Extrait à lire:
◇ ◇ ◇ ◇ ◇

Convaincre de l’impensable
Ces deux hommes, qu’Annette Becker a fait le choix de rapprocher en tissant des liens entre leurs itinéraires biographiques et intellectuels, ont en commun d’avoir été témoins des atrocités commises à l’encontre des Juifs de Pologne, d’avoir compris très tôt la spécificité de leur sort, et d’avoir refusé de rester silencieux. La clairvoyance de Lemkin a été préparée par des éléments biographiques : il a été profondément choqué par le génocide arménien de 1915 et les pogroms contre les Juifs ayant eu lieu après la guerre ; en 1942, hanté par ces massacres, il voit très vite le risque imminent de répétition. Après la reddition de la Pologne, il quitte son pays et trouve non sans difficulté refuge aux États-Unis qui restreignent alors drastiquement l’octroi de visas. Tandis que sa famille est massacrée en Europe, il décide de consacrer sa vie à obtenir la reconnaissance juridique du meurtre d’un peuple tout entier. Karski est, quant à lui, témoin direct de « l’anéantissement du monde de Lemkin » (chapitre 2). À l’été 1942, camouflé et accompagné par deux guides juifs, il se rend dans le ghetto de Varsovie, puis à la gare de triage d’Izbica où il assiste au « spectacle d’un peuple expirant ». Il y est témoin de la mort d’êtres humains entassés dans des wagons dans lesquels on a versé de la chaux vive, et a alors l’intuition de ce qu’est la destruction systématique des Juifs dans les chambres à gaz.
Profondément ébranlés par ce qu’ils ont vu, Lemkin et Karski écrivent, très vite, pour partager la connaissance de ces atrocités et convaincre de la nécessité d’intervenir pour les arrêter. Les bonnes feuilles de leurs livres (Axis Rule in Occupied Europe pour le premier et Story of a Secret State pour le second) seront d’ailleurs publiées ensemble plus tard, dans le numéro de février 1945 de la Polish Review ; c’est par ce biais éditorial que les deux hommes, qui ne se sont jamais rencontrés, se croisent. Dès 1942 se sont posées à eux des questions similaires : comment formuler l’impensable pour convaincre ? Quels faits retenir pour obtenir l’action des dirigeants des nations alliées ? Pouvait-on dire que les Juifs étaient victimes d’un sort particulier ? Un témoin non juif était-il plus crédible pour dénoncer le sort spécifique des Juifs ? Ainsi c’est à Karski, un Gentil, que le gouvernement polonais en exil confia la mission d’aller témoigner aux États-Unis — mais aussi certainement en raison de son courage lors de son arrestation par la Gestapo en 1940. Aux États-Unis, tous deux vont cependant être confrontés à ce que Lemkin désigne en 1943 comme une « conspiration du silence », une absence complète de réaction qui les laisse dans la plus grande détresse.

◇ ◇ ◇ ◇ ◇

Matériel extrait:
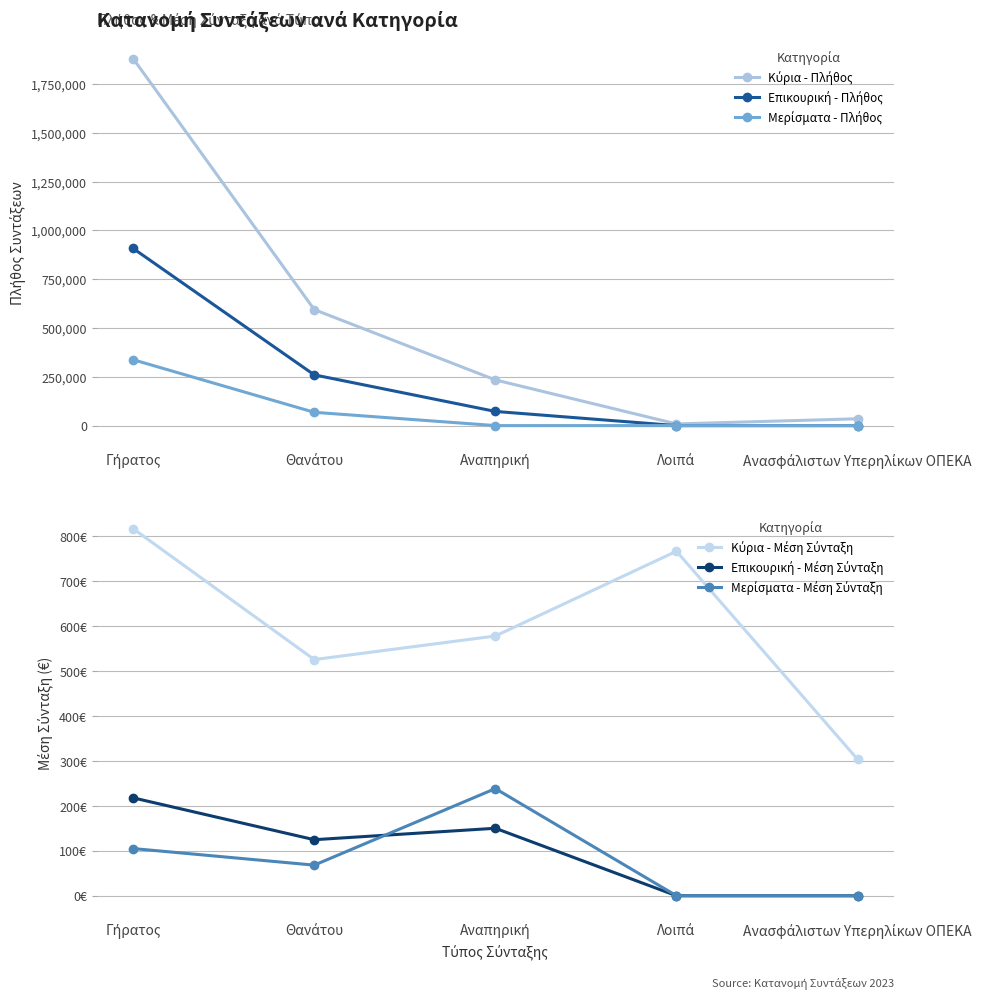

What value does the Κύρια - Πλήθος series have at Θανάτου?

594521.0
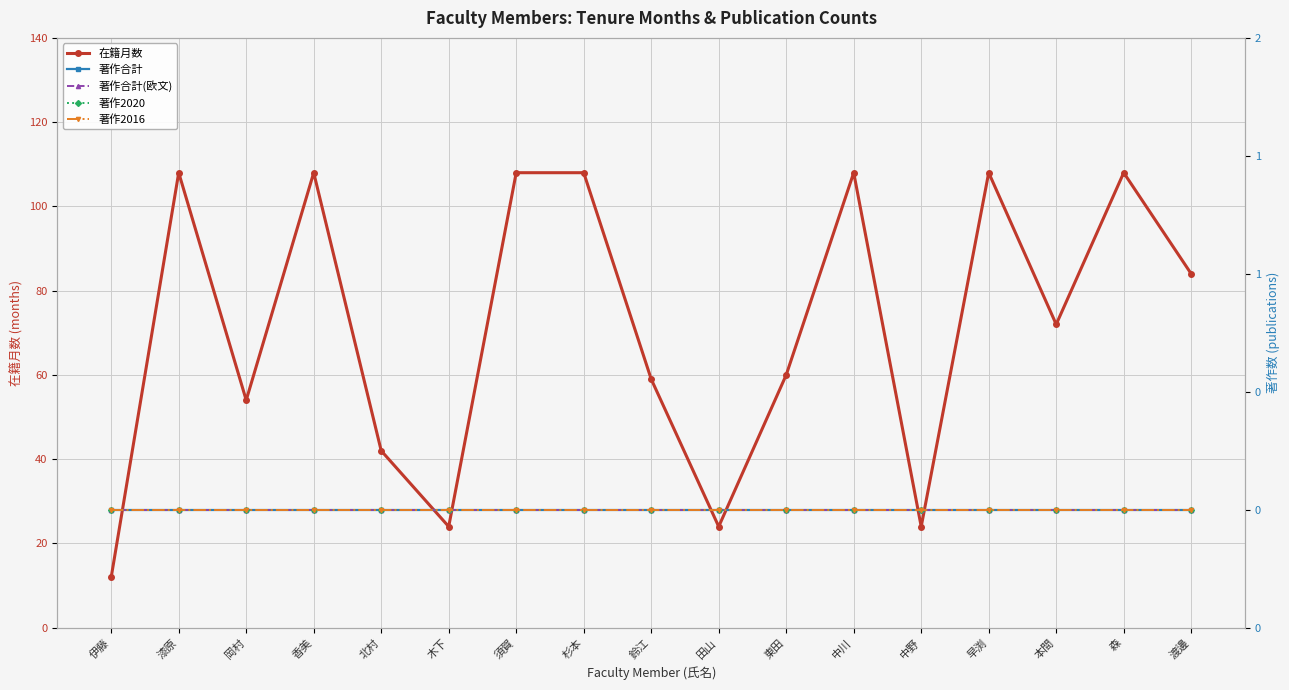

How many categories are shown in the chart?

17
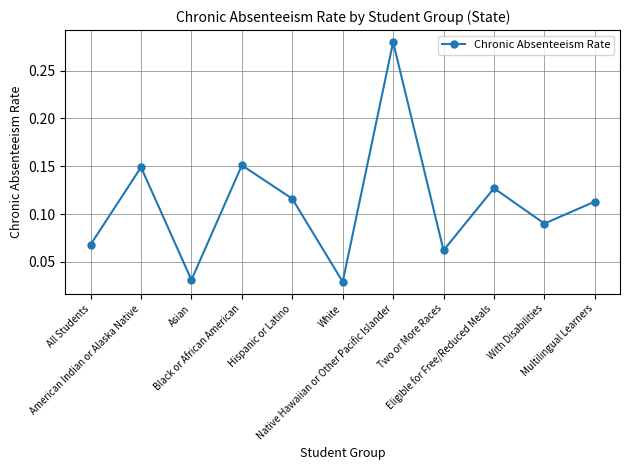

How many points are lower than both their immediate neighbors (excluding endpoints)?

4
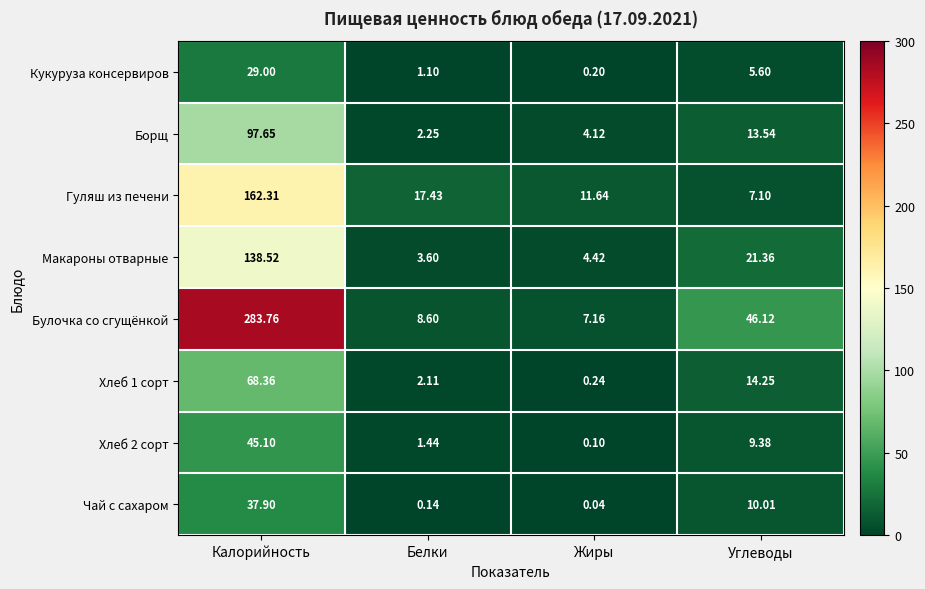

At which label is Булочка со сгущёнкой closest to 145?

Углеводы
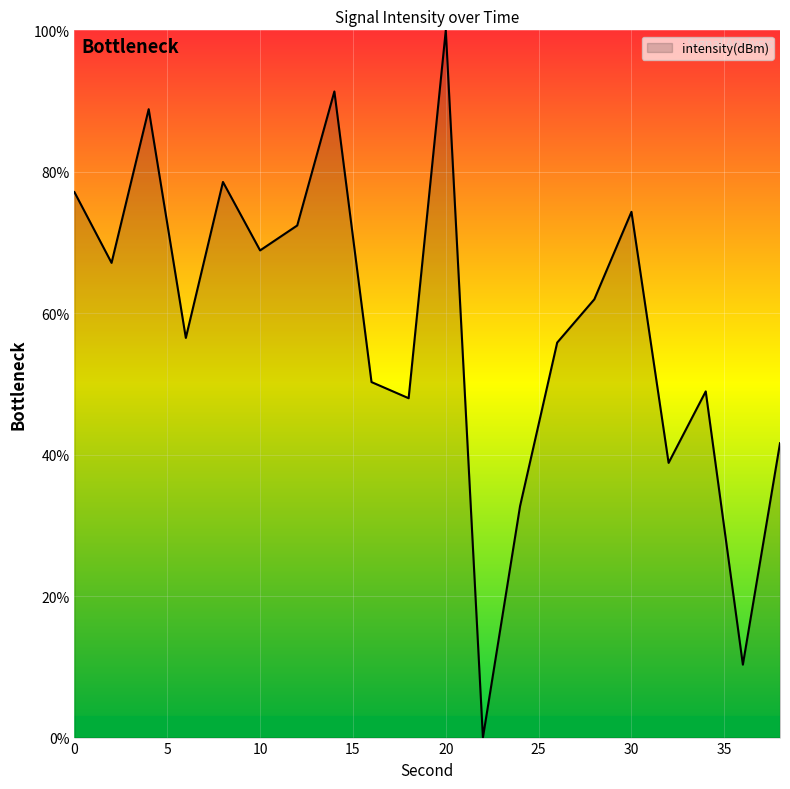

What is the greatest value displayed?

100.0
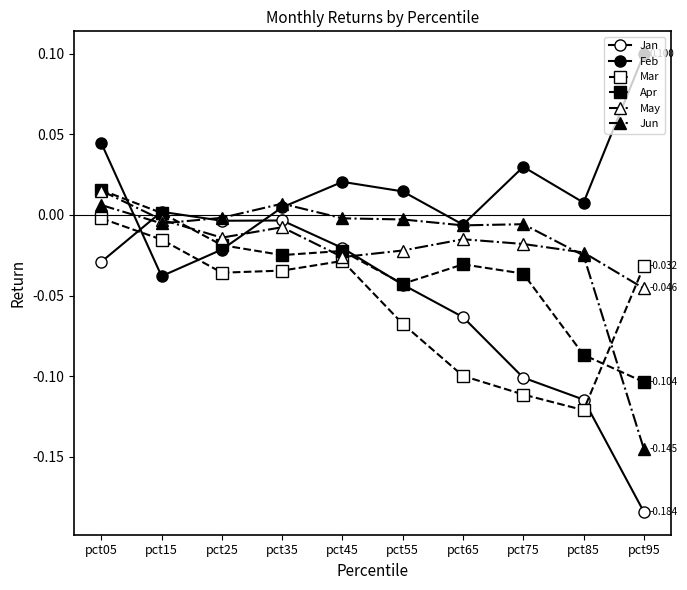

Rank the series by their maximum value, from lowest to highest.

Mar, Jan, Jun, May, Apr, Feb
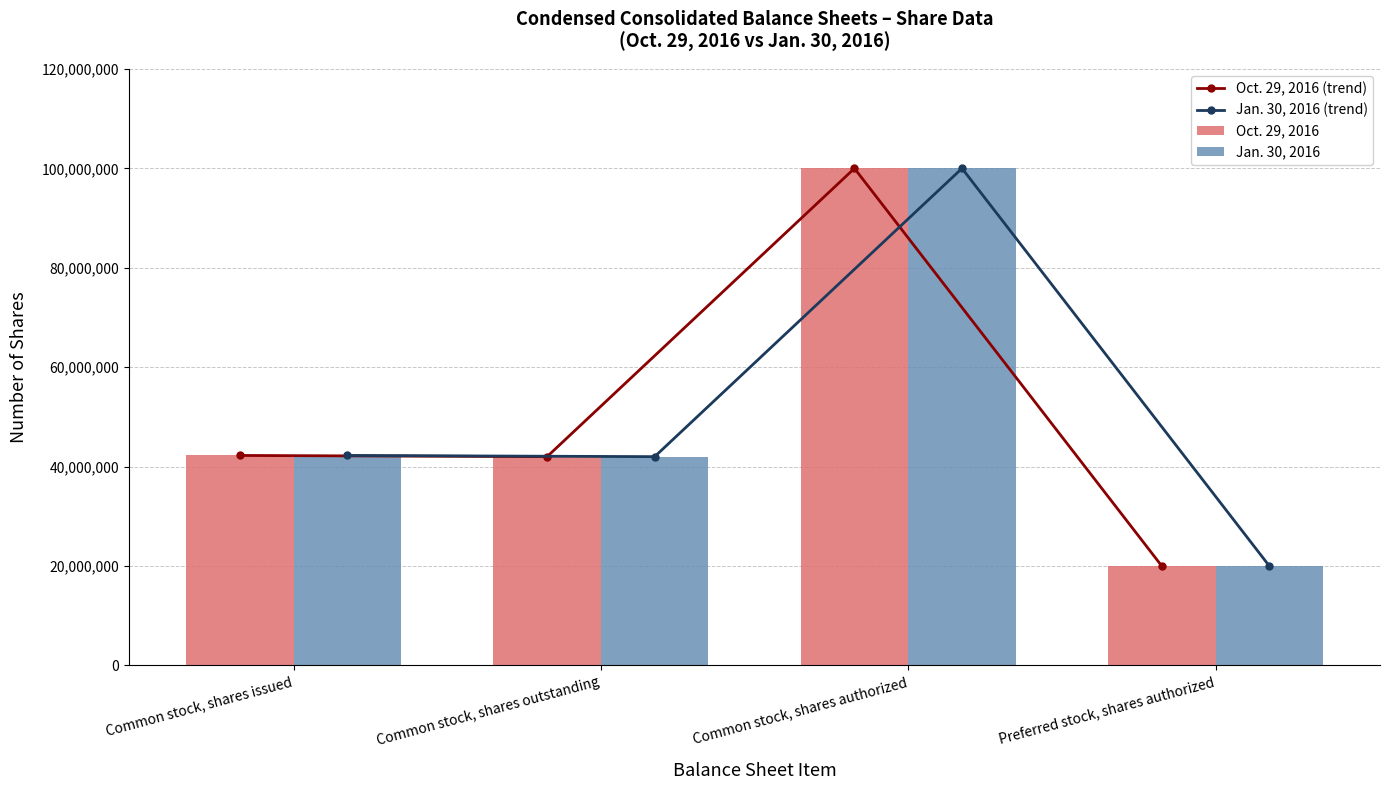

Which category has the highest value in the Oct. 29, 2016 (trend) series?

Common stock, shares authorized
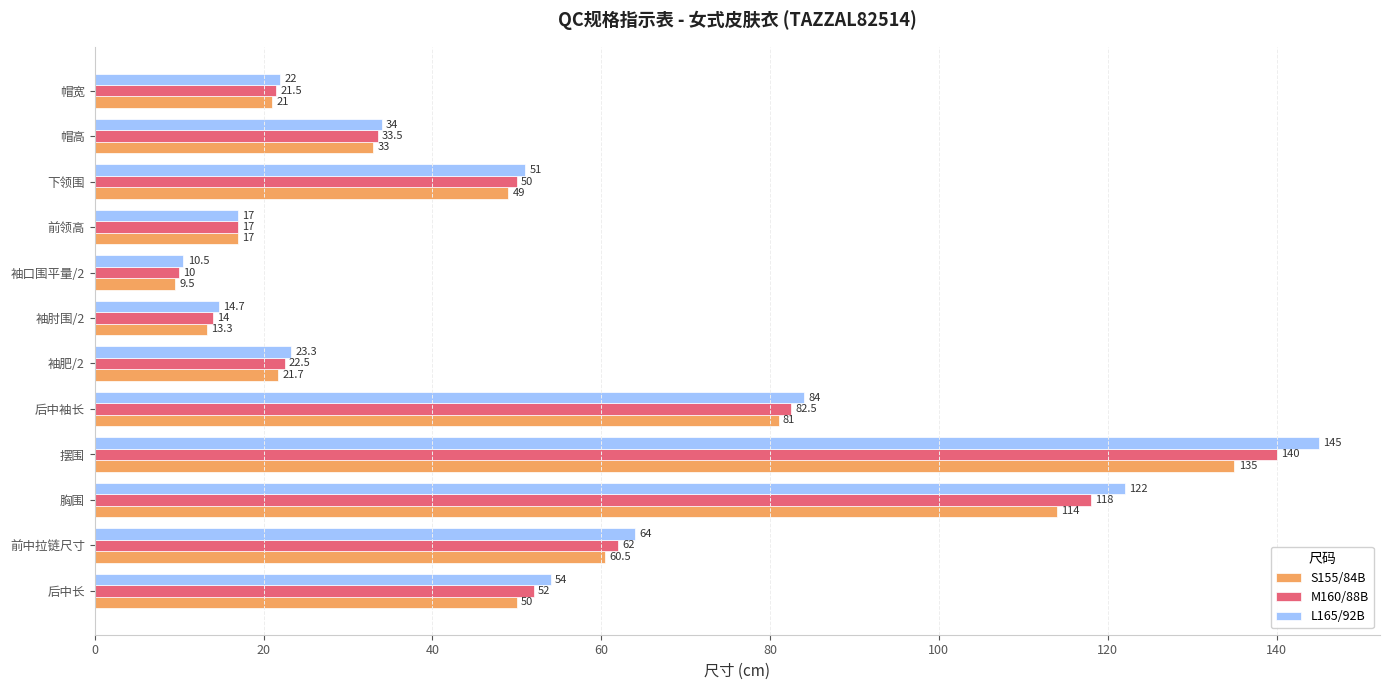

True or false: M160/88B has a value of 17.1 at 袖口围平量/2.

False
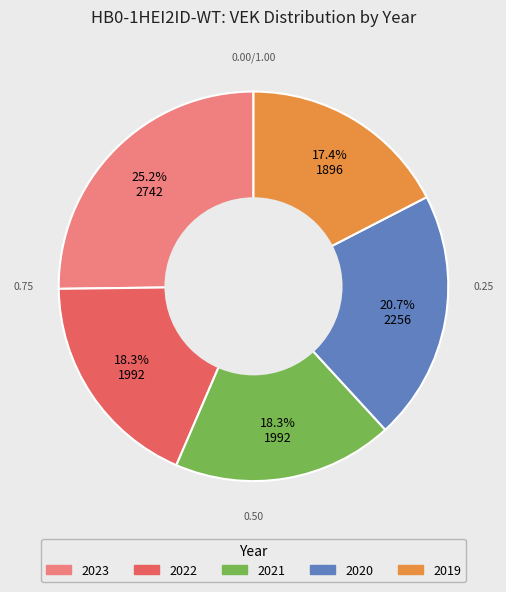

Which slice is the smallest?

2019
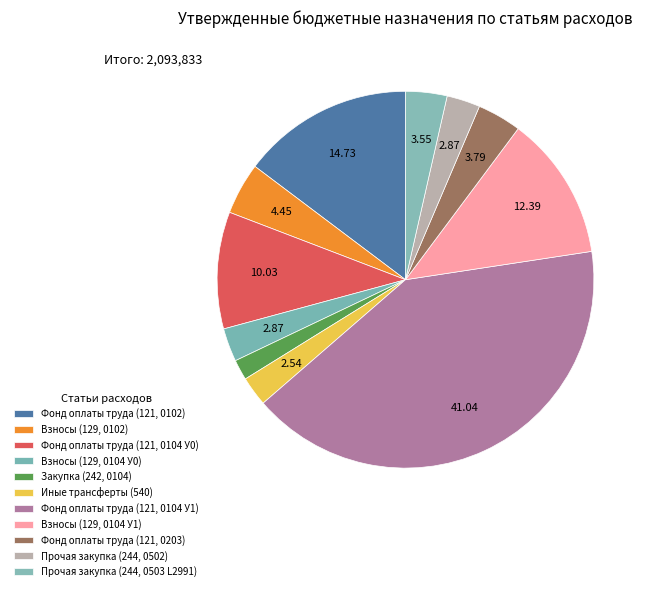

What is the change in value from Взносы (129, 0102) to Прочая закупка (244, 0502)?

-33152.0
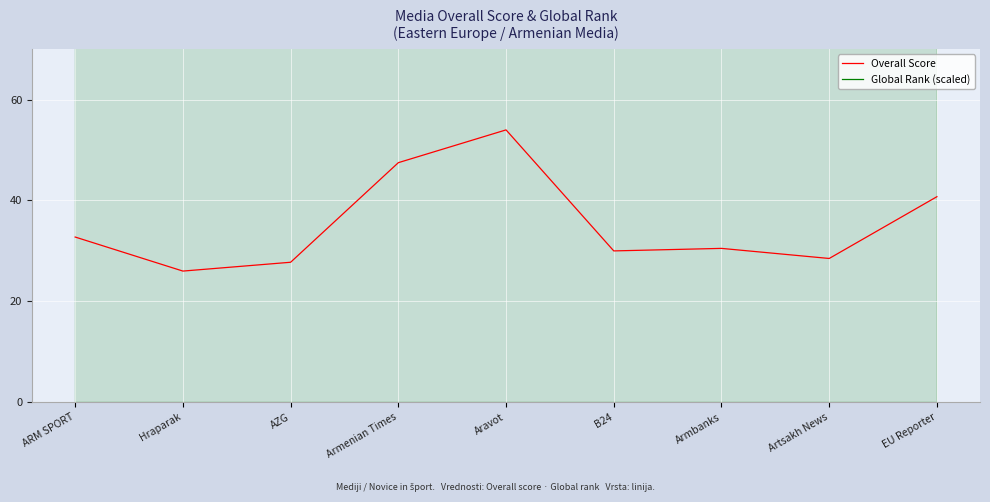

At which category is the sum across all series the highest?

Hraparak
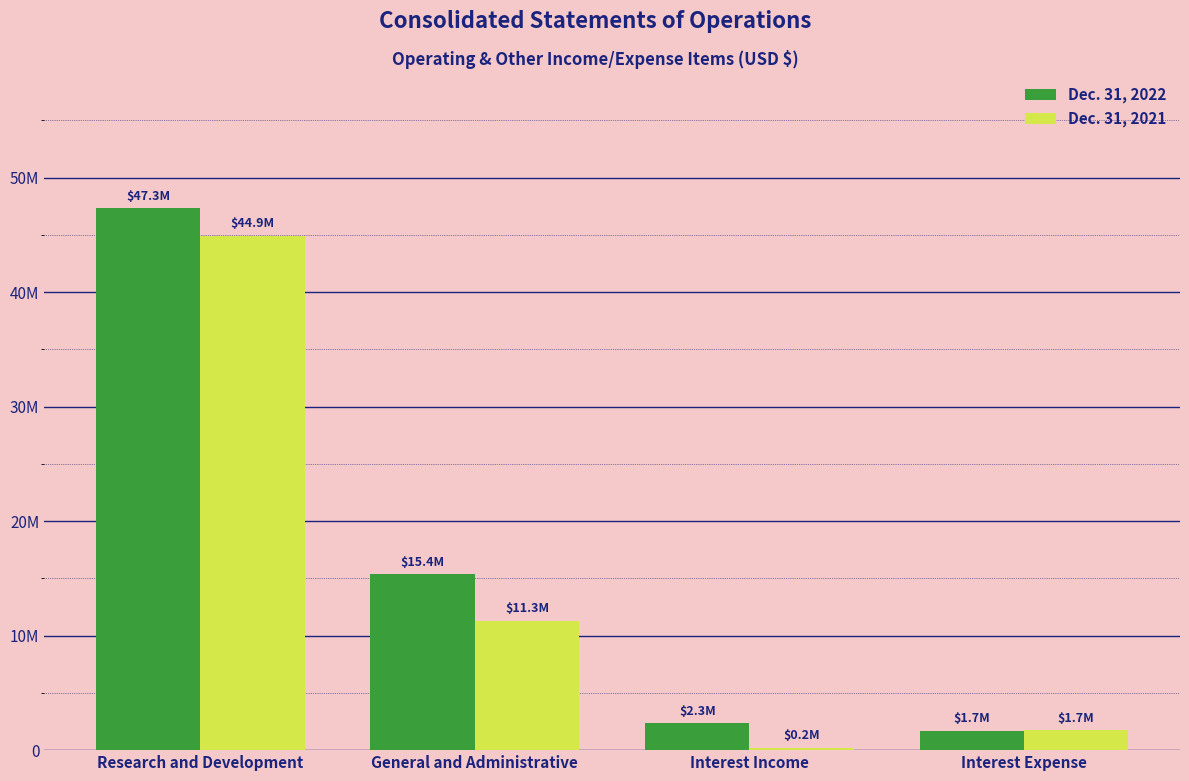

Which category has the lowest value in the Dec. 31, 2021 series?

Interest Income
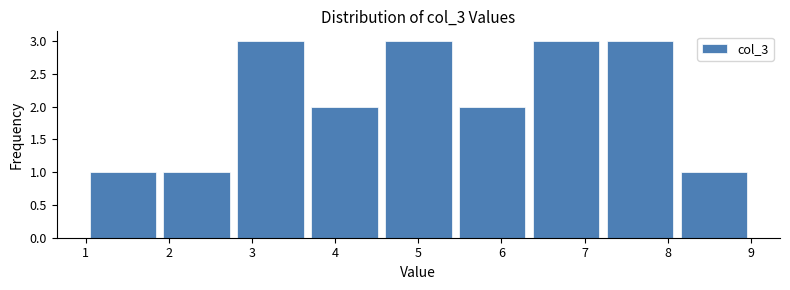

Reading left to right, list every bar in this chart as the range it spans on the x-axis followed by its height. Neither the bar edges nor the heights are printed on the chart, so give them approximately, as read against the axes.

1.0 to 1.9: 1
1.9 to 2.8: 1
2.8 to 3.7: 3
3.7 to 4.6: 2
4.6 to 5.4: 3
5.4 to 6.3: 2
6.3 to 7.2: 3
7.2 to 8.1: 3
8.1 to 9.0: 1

◇ ◇ ◇ ◇ ◇

Questions sur l'extrait:
[1] Relevez chacune des années citées dans l'extrait sur Lemkin et Karski, une seule fois chacune, dans l'ordre où elles apparaissent pour la première fois.
[2] Recopiez mot pour mot l'ensemble des entrées, et non l'extrait, en laissant de côté les images.
L'extrait et les entrées ne proviennent pas de la même source.

Résultats de l'exercice:
[1] 1915, 1942, 1945, 1940, 1943

[2]
What value does the Κύρια - Πλήθος series have at Θανάτου?

594521.0

How many categories are shown in the chart?

17

How many points are lower than both their immediate neighbors (excluding endpoints)?

4

At which label is Булочка со сгущёнкой closest to 145?

Углеводы

What is the greatest value displayed?

100.0

Rank the series by their maximum value, from lowest to highest.

Mar, Jan, Jun, May, Apr, Feb

Which category has the highest value in the Oct. 29, 2016 (trend) series?

Common stock, shares authorized

True or false: M160/88B has a value of 17.1 at 袖口围平量/2.

False

Which slice is the smallest?

2019

What is the change in value from Взносы (129, 0102) to Прочая закупка (244, 0502)?

-33152.0

At which category is the sum across all series the highest?

Hraparak

Which category has the lowest value in the Dec. 31, 2021 series?

Interest Income

Reading left to right, list every bar in this chart as the range it spans on the x-axis followed by its height. Neither the bar edges nor the heights are printed on the chart, so give them approximately, as read against the axes.

1.0 to 1.9: 1
1.9 to 2.8: 1
2.8 to 3.7: 3
3.7 to 4.6: 2
4.6 to 5.4: 3
5.4 to 6.3: 2
6.3 to 7.2: 3
7.2 to 8.1: 3
8.1 to 9.0: 1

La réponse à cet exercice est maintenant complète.